New Mexico’s U.S. Senators, both Democrats might be having second thoughts about President Biden’s early executive orders putting a freeze on oil and gas leases on public lands.
Sens. Martin Heinrich and Ben Jay Lujan sent a letter this week to White House national climate adviser Gina McCarthy urging the administration not to make the freeze permanent.
Coming from a state that gets nearly 40% of its budget from the oil and gave revenues—largely in the state’s portion of the Permian Basin—the two senators attempted to get a reprieve from Biden’s order.
“—an extended and indefinite suspension would have significant impacts on our workforce and state funding for education and creates unnecessary uncertainty for New Mexico’s state and local tax revenues,” the two wrote McCarthy.
Sen. Heinrich is a senior member of the Senate Energy and Natural Resources Committee. POLITICO reported the letter represented something of a political push from him.

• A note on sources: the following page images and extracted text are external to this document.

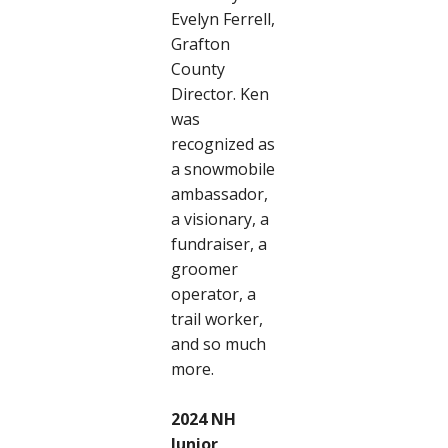
Evelyn Ferrell,
Grafton
County
Director. Ken
was
recognized as
a snowmobile
ambassador,
a visionary, a
fundraiser, a
groomer
operator, a
trail worker,
and so much
more.
2024 NH
Junior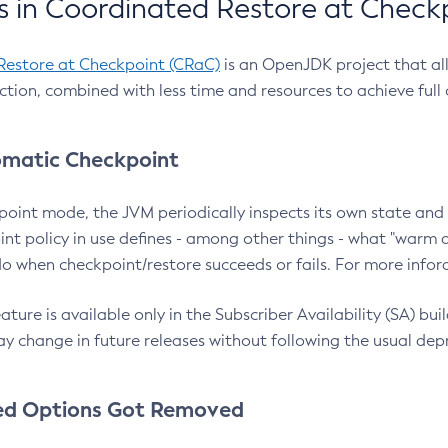
 in Coordinated Restore at Check
Restore at Checkpoint (CRaC)
is an OpenJDK project that al
action, combined with less time and resources to achieve full
matic Checkpoint
point mode, the JVM periodically inspects its own state and 
nt policy in use defines - among other things - what "warm a
o when checkpoint/restore succeeds or fails. For more infor
ture is available only in the Subscriber Availability (SA) builds
y change in future releases without following the usual dep
ed Options Got Removed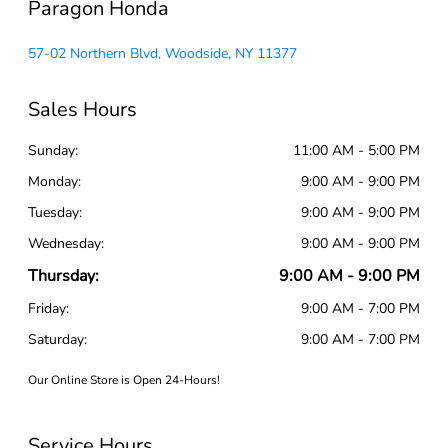
Paragon Honda
57-02 Northern Blvd, Woodside, NY 11377
Sales Hours
Sunday:
11:00 AM - 5:00 PM
Monday:
9:00 AM - 9:00 PM
Tuesday:
9:00 AM - 9:00 PM
Wednesday:
9:00 AM - 9:00 PM
Thursday:
9:00 AM - 9:00 PM
Friday:
9:00 AM - 7:00 PM
Saturday:
9:00 AM - 7:00 PM
Our Online Store is Open 24-Hours!
Service Hours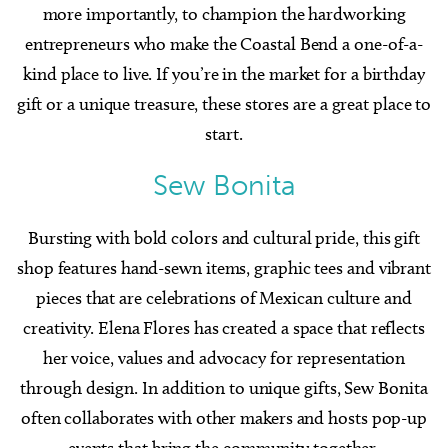
more importantly, to champion the hardworking
entrepreneurs who make the Coastal Bend a one-of-a-
kind place to live. If you’re in the market for a birthday
gift or a unique treasure, these stores are a great place to
start.
Sew Bonita
Bursting with bold colors and cultural pride, this gift
shop features hand-sewn items, graphic tees and vibrant
pieces that are celebrations of Mexican culture and
creativity. Elena Flores has created a space that reflects
her voice, values and advocacy for representation
through design. In addition to unique gifts, Sew Bonita
often collaborates with other makers and hosts pop-up
events that bring the community together.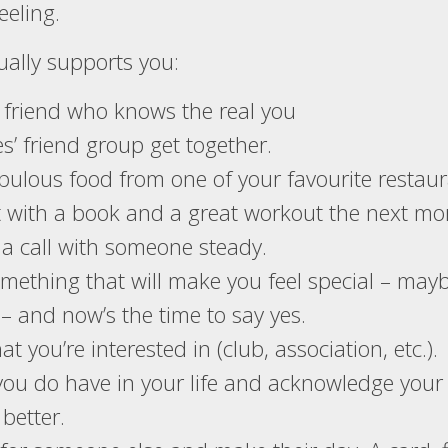
eeling.
ually supports you:
e friend who knows the real you
es’ friend group get together.
abulous food from one of your favourite restaur
t with a book and a great workout the next mo
 a call with someone steady.
omething that will make you feel special – may
– and now’s the time to say yes.
t you’re interested in (club, association, etc.).
you do have in your life and acknowledge your
better.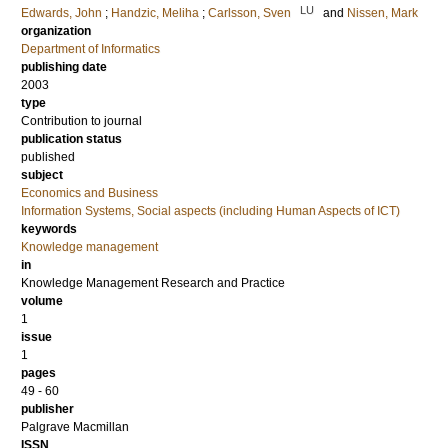
LU
Edwards, John
;
Handzic, Meliha
;
Carlsson, Sven
and
Nissen, Mark
organization
Department of Informatics
publishing date
2003
type
Contribution to journal
publication status
published
subject
Economics and Business
Information Systems, Social aspects (including Human Aspects of ICT)
keywords
Knowledge management
in
Knowledge Management Research and Practice
volume
1
issue
1
pages
49 - 60
publisher
Palgrave Macmillan
ISSN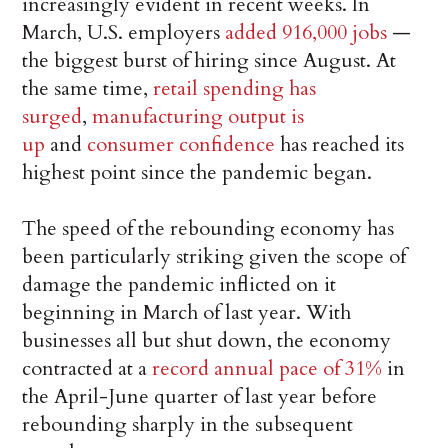
increasingly evident in recent weeks. In
March, U.S. employers
added 916,000 jobs
—
the biggest burst of hiring since August. At
the same time,
retail spending has
surged
,
manufacturing output is
up
and
consumer confidence
has reached its
highest point since the pandemic began.
The speed of the rebounding economy has
been particularly striking given the scope of
damage the pandemic inflicted on it
beginning in March of last year. With
businesses all but shut down, the economy
contracted at a
record annual pace of 31%
in
the April-June quarter of last year before
rebounding sharply in the subsequent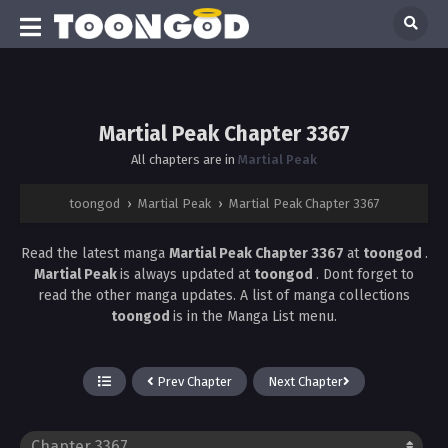
Martial Peak Chapter 3367
All chapters are in
Martial Peak
toongod
›
Martial Peak
›
Martial Peak Chapter 3367
Read the latest manga
Martial Peak Chapter 3367
at
toongod
.
Martial Peak
is always updated at
toongod
. Dont forget to
read the other manga updates. A list of manga collections
toongod
is in the Manga List menu.
Prev Chapter
Next Chapter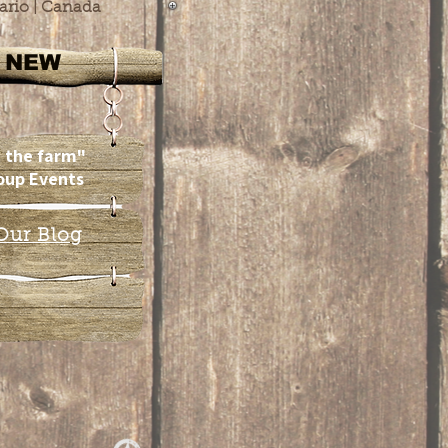
ario | Canada
NEW
 the farm"
oup Events
Our Blog
Our
Team!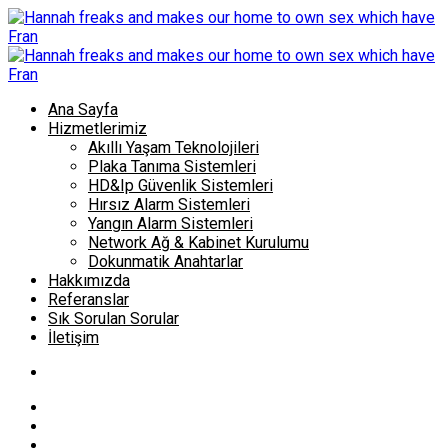
Ana Sayfa
Hizmetlerimiz
Akıllı Yaşam Teknolojileri
Plaka Tanıma Sistemleri
HD&Ip Güvenlik Sistemleri
Hırsız Alarm Sistemleri
Yangın Alarm Sistemleri
Network Ağ & Kabinet Kurulumu
Dokunmatik Anahtarlar
Hakkımızda
Referanslar
Sık Sorulan Sorular
İletişim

Heinrich might be a Democrat who supports Biden, but he also has apparently come to the conclusion the freeze, if it were to be more permanent, would cause severe economic harm to his state—and to the people who elected him. If anything, the letter might reflect one of those “oh oh what have we done?” moments for the two senators.
When Biden signed the executive order in early February, Sen. Lujan called it reasonable to “do a review” of the existing leases. He said at the time he opposed a “complete ban or moratorium.”
Heinrich commented at the time that the reaction of Republicans to the order was a “somewhat alarmist picture of conditions on the ground.”
“It’s not doomsday,” said Heinrich back on Feb. 9, adding, “Any transition is painful, and changes that affect people’s livelihoods are real and deep and hard to deal with.”
New Mexico’s share of the Permian Basin consists of large tracts of federal land. Oklahoma’s Devon Energy is considered to be the largest holder of federal leases in the state.